Le montant de l'indemnité minimum de départ à la retraite s'établit comme suit :
Moins de 10 ans d'ancienneté
(dans l'entreprise) :
néant
De 10 à 15 ans d'ancienneté :
0,5 mois de salaire
De 15 à 20 ans d'ancienneté :
1 mois de salaire
De 20 à 30 ans d'ancienneté :
1,5 mois de salaire
Plus de 30 ans d'ancienneté :
2 mois de salaire
Le salaire à prendre en compte pour le calcul de l'indemnité est de 1/12 de la rémunération brute des 12 derniers mois, précédant le départ à la retraite, ou selon la formule la plus avantageuse pour le salarié, le tiers de la rémunération brute perçue au cours des 3 derniers mois de travail, (étant entendu que, dans ce cas, toute prime ou gratification de caractère annuel ou exceptionnel versée au salarié pendant cette période ne serait prise en compte que pro rata temporis).

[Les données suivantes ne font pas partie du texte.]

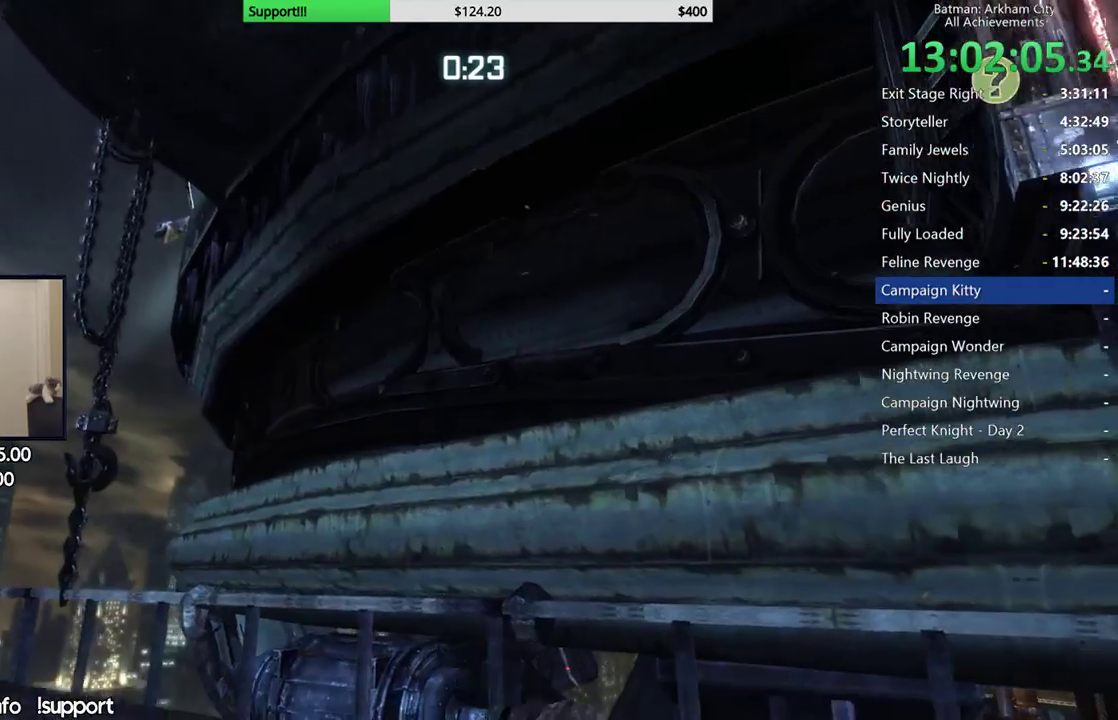
{"buttons": ["R2"], "left_stick": "left", "right_stick": "up-right", "button_events": []}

5. Rupture d'un commun accord des parties
L'employeur et le salarié peuvent convenir en commun de la rupture du contrat de travail qui les lie, ainsi que des conditions de leur séparation.
Les parties peuvent notamment rompre le contrat de travail dans les conditions fixées pour une rupture conventionnelle par les articles L. 1237-11 et suivants du code du travail.